A minha cidade anda peculiar de uns tempos para cá. Não sei dizer ao certo, mas vejo inúmeras pessoas por aí passeando com animais de estimação. É o fenômeno do primeiro pet que se alastra pelos quatro cantos dessa mistura de arquipélago com continente que é a capital. Um leque de opções está aberto pelas ruas, onde vemos desde espécies de pequeno porte como hamsters no conforto de suas gaiolas até os de elevado tamanho com alguns cachorros. Só que me surpreende saber que uma tipologia desses últimos citados está com seus índices nas alturas.
Quem
disse que o cão é o melhor amigo do homem está mais do que equivocado, pois
nesse caso é da mulher. Seres que se encaixam nessa classificação possuem uma
tendência de ciclo de vida rigorosamente seguida. Quando nasce, o tal está
inserido em um cenário amoroso que perpetuará até que ocorra a fuga da redoma
de vidro protetora. Há casos em a bolha que o envolve fica instável e explode
por motivos banais. Em ambos os casos as criaturas se apresentam fragilizadas,
mas logo conseguem se reerguer.
Sem as
amarras da vida, seu crescimento é desenfreado, totalmente liberto das
preocupações cotidianas. “O que vier é lucro” é o lema que mais se encaixa com
o período. Revirar as latas de lixo não é um problema, pois um garimpo para
tais não faz mal a ninguém. Há quem esteja de olho nas carnes rodando nos
espetos das padarias e churrascarias. Alguns se arriscam com artimanhas, outros
esperam que suas caras de tristeza convençam um funcionário a dar um
empurrãozinho.

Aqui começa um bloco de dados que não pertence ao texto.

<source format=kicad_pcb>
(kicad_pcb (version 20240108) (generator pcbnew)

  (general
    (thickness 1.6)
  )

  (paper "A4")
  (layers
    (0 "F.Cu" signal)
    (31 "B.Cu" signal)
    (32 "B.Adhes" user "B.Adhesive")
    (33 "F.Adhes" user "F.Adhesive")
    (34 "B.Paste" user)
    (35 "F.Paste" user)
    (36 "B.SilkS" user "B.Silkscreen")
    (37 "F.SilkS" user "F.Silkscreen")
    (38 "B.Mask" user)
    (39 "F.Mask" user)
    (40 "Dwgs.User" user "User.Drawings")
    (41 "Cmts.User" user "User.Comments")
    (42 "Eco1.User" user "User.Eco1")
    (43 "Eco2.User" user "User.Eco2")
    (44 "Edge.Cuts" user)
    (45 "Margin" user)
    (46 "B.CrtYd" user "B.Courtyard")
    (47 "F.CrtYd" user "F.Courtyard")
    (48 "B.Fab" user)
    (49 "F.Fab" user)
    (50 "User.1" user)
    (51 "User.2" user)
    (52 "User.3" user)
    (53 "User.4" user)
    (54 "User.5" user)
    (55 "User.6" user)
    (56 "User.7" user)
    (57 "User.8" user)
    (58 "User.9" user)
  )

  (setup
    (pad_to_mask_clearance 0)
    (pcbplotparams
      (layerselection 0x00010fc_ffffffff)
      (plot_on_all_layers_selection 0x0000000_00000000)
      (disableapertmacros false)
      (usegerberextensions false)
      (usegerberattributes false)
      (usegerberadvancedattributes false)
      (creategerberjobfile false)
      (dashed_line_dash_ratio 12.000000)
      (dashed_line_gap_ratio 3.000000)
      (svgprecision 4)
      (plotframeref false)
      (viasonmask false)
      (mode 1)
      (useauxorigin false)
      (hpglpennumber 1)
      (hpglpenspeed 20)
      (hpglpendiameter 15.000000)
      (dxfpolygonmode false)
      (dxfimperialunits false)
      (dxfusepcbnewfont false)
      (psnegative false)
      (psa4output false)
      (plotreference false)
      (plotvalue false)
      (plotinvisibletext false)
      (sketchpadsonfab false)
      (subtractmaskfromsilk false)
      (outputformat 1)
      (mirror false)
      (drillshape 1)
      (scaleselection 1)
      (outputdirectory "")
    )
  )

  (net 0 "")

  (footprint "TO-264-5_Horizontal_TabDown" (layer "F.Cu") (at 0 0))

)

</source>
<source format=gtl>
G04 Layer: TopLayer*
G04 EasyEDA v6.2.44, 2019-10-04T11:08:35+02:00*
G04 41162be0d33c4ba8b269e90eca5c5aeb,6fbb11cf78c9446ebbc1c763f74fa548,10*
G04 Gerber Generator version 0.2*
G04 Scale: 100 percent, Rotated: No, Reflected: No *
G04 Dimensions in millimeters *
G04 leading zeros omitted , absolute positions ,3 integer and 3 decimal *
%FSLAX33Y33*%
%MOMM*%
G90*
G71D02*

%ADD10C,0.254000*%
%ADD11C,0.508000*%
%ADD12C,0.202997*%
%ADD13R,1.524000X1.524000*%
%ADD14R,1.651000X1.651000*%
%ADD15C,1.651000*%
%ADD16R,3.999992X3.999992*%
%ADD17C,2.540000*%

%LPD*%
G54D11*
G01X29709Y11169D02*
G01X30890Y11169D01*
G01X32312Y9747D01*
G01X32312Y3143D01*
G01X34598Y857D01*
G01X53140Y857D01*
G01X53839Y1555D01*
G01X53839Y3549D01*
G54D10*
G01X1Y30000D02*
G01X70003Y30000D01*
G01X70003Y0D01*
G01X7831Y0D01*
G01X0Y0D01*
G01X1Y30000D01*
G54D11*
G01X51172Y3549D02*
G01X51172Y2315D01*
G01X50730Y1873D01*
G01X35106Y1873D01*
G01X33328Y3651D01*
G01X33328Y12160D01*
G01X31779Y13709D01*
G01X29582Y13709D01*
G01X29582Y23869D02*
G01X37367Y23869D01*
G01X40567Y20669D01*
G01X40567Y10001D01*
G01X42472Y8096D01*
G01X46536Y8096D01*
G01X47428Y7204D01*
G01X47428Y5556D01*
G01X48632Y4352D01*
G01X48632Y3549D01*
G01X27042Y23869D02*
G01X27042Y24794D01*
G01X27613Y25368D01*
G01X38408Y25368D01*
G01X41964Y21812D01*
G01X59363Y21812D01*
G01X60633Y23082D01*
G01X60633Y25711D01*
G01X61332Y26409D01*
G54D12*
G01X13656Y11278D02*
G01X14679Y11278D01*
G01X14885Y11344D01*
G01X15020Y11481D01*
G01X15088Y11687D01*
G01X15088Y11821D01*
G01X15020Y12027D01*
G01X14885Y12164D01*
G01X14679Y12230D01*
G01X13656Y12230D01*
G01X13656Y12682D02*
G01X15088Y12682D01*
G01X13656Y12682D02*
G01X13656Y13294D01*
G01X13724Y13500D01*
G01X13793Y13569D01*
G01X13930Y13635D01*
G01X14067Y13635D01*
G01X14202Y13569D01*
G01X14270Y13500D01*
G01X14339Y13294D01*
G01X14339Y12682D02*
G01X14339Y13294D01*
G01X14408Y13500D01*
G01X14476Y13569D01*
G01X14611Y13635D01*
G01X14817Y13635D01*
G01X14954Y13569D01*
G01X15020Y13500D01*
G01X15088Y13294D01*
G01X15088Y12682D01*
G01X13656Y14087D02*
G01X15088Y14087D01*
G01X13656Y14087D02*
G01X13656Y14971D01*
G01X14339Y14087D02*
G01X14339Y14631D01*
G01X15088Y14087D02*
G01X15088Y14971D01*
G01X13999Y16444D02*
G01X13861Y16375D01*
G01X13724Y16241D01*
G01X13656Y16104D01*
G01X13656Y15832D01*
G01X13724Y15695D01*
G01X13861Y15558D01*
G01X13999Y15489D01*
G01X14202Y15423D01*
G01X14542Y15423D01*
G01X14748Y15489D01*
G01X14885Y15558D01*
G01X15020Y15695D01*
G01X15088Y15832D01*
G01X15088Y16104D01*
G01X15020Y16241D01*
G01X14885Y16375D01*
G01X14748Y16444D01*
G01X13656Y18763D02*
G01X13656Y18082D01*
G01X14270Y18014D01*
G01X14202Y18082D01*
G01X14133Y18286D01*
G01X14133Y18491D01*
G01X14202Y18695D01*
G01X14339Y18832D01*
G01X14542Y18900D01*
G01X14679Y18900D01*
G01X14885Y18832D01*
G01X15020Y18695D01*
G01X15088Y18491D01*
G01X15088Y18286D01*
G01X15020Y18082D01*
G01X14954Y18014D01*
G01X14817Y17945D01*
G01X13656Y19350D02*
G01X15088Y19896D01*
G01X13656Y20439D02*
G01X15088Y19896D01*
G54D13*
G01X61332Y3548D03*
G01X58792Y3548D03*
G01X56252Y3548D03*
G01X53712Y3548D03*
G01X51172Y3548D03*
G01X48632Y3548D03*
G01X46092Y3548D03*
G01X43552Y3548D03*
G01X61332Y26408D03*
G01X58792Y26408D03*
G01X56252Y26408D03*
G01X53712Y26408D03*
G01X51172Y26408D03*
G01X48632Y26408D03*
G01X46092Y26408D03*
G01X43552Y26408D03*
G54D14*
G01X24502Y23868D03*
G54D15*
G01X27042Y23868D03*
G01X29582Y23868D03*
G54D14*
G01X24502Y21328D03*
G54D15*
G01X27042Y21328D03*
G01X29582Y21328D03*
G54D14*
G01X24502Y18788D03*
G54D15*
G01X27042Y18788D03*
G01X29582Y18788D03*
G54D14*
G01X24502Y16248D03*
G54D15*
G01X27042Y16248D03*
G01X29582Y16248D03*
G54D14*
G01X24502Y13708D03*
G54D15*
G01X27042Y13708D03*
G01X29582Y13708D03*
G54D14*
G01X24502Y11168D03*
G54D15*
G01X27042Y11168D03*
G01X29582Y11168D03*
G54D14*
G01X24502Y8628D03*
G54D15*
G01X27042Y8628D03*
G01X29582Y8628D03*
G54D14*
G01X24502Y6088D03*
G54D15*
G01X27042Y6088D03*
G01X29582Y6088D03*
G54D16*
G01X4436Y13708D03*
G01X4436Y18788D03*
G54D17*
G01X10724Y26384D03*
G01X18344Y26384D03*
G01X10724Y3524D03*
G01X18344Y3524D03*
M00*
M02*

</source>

Quem se lambuza primeiro de tanta comida é visto como um
vencedor.
Todavia,
o auge da vida dessa espécie já não tão rara assim traz sinais mais distintos
que o comum. A sensação de solidão era consequência do cansaço da vida
desregrada. É nesse momento que um alimento vai ser escolhido sem pretensões,
somente para preencher o vazio de algum modo. Sem certo cuidado, o pedaço
de carne se torna de grande apego e o transforma em semelhante. A essência
animalesca igualada exala uma atração descontrolada. Há a perda da razão, e o
apelo para um subjetivo muito mascarado. Seria então um preparo de terreno para
mais uma evolução desse antigo alimento: a mulher.
Voltar a
um lar aconchegante em que a dona molde conforme suas necessidades se torna não
mais um empecilho para cada criatura nessa situação. Eis o início de uma
plantação de ideias, opiniões e decisões a serem tomadas em cima de seu crânio.

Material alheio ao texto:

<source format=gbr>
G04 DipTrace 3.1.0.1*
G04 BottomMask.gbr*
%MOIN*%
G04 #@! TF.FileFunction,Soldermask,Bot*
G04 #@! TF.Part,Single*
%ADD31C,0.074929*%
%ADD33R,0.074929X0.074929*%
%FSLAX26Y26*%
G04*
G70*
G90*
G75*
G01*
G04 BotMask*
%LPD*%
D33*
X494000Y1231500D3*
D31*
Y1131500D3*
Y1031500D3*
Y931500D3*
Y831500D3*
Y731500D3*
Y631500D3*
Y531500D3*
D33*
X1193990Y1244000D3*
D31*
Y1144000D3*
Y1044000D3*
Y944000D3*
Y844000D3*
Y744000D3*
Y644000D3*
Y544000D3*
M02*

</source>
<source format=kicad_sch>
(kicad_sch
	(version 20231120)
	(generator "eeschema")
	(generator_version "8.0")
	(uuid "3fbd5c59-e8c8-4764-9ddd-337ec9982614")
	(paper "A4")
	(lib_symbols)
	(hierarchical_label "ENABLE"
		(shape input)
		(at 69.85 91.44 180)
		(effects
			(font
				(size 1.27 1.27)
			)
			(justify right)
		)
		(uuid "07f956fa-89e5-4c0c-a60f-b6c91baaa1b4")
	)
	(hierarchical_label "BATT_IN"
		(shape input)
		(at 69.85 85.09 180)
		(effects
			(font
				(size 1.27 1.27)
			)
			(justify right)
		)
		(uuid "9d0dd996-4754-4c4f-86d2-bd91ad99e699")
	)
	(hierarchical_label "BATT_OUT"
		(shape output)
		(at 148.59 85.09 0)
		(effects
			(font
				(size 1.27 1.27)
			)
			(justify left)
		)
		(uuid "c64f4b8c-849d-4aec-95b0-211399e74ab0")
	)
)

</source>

Enraizadas, essa união daria frutos que só podem ser tratados e colhidos com
quem lhe pertence. Surge então o instante no qual a coleira com registro é
finalmente colocada. Ato simbólico de um pertencimento planejado minuciosamente.
A ilusão
toma conta rapidamente como uma doença de altos riscos. O mundo antes
desbravado pelo bichinho tem suas portas fechadas, lacradas. Os horários de
passeio, além de disponibilidade eram traçados e retraçados muitas vezes pela
dona de cada um. Em contato com eles, essas se portavam como grandes salvadoras
de suas vidas. Ao saírem do recinto onde estavam, todas
recriavam um show de horrores em uma edição especial de insultos e
depreciações. As múltiplas facetas são tão eficientes que proporcionam o poder
de manipulação. A partir desse momento começa uma dura caminhada para o abismo.
A torcida é pelo despertar mais breve possível antes que um desastre ocorra: a
morte do eu.
Os
devaneios dessa mente parecem tão irreais, mas infelizmente são concretos. São
casais sendo criados por todos os lados seguindo o mesmo modelo que suga sempre
a energia do outro sem ao menos notar. Não que um personagem tenha uma
capacidade maior que a outra. Ambos são iguais nesses e em tantos outros
quesitos. Talvez comparar ao animal possa não ter sido uma das melhores
escolhas, porém captura muito bem o racional sendo deixado de lado e a pessoa
se inserindo em atitudes primitivas perante situações extremas. E mesmo com
tantos alertas, a grande maioria passa por todos os estágios e só no tardar
deles descobre a realidade. Visto os que não preferem adquirir esse
conhecimento, apenas inicio a playlist com Doghouse do No Doubt. Escolha perfeita para
lembrar os que já estão em péssimos lençóis.